DATA TO PROCESS.
◇ ◇ ◇ ◇

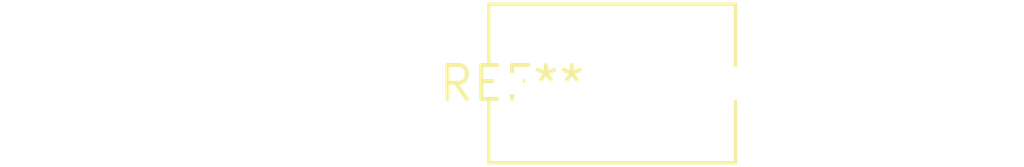
<source format=kicad_pcb>
(kicad_pcb (version 20240108) (generator pcbnew)

  (general
    (thickness 1.6)
  )

  (paper "A4")
  (layers
    (0 "F.Cu" signal)
    (31 "B.Cu" signal)
    (32 "B.Adhes" user "B.Adhesive")
    (33 "F.Adhes" user "F.Adhesive")
    (34 "B.Paste" user)
    (35 "F.Paste" user)
    (36 "B.SilkS" user "B.Silkscreen")
    (37 "F.SilkS" user "F.Silkscreen")
    (38 "B.Mask" user)
    (39 "F.Mask" user)
    (40 "Dwgs.User" user "User.Drawings")
    (41 "Cmts.User" user "User.Comments")
    (42 "Eco1.User" user "User.Eco1")
    (43 "Eco2.User" user "User.Eco2")
    (44 "Edge.Cuts" user)
    (45 "Margin" user)
    (46 "B.CrtYd" user "B.Courtyard")
    (47 "F.CrtYd" user "F.Courtyard")
    (48 "B.Fab" user)
    (49 "F.Fab" user)
    (50 "User.1" user)
    (51 "User.2" user)
    (52 "User.3" user)
    (53 "User.4" user)
    (54 "User.5" user)
    (55 "User.6" user)
    (56 "User.7" user)
    (57 "User.8" user)
    (58 "User.9" user)
  )

  (setup
    (pad_to_mask_clearance 0)
    (pcbplotparams
      (layerselection 0x00010fc_ffffffff)
      (plot_on_all_layers_selection 0x0000000_00000000)
      (disableapertmacros false)
      (usegerberextensions false)
      (usegerberattributes false)
      (usegerberadvancedattributes false)
      (creategerberjobfile false)
      (dashed_line_dash_ratio 12.000000)
      (dashed_line_gap_ratio 3.000000)
      (svgprecision 4)
      (plotframeref false)
      (viasonmask false)
      (mode 1)
      (useauxorigin false)
      (hpglpennumber 1)
      (hpglpenspeed 20)
      (hpglpendiameter 15.000000)
      (dxfpolygonmode false)
      (dxfimperialunits false)
      (dxfusepcbnewfont false)
      (psnegative false)
      (psa4output false)
      (plotreference false)
      (plotvalue false)
      (plotinvisibletext false)
      (sketchpadsonfab false)
      (subtractmaskfromsilk false)
      (outputformat 1)
      (mirror false)
      (drillshape 1)
      (scaleselection 1)
      (outputdirectory "")
    )
  )

  (net 0 "")

  (footprint "C_Rect_L9.0mm_W5.7mm_P7.50mm_MKT" (layer "F.Cu") (at 0 0))

)

</source>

◇ ◇ ◇ ◇

TASK BRIEF. An exact copy of the lines from the one with "(mirror false)" through the last line of the listing is the whole answer.

EXERCISE ANSWER.
      (mirror false)
      (drillshape 1)
      (scaleselection 1)
      (outputdirectory "")
    )
  )

  (net 0 "")

  (footprint "C_Rect_L9.0mm_W5.7mm_P7.50mm_MKT" (layer "F.Cu") (at 0 0))

)

</source>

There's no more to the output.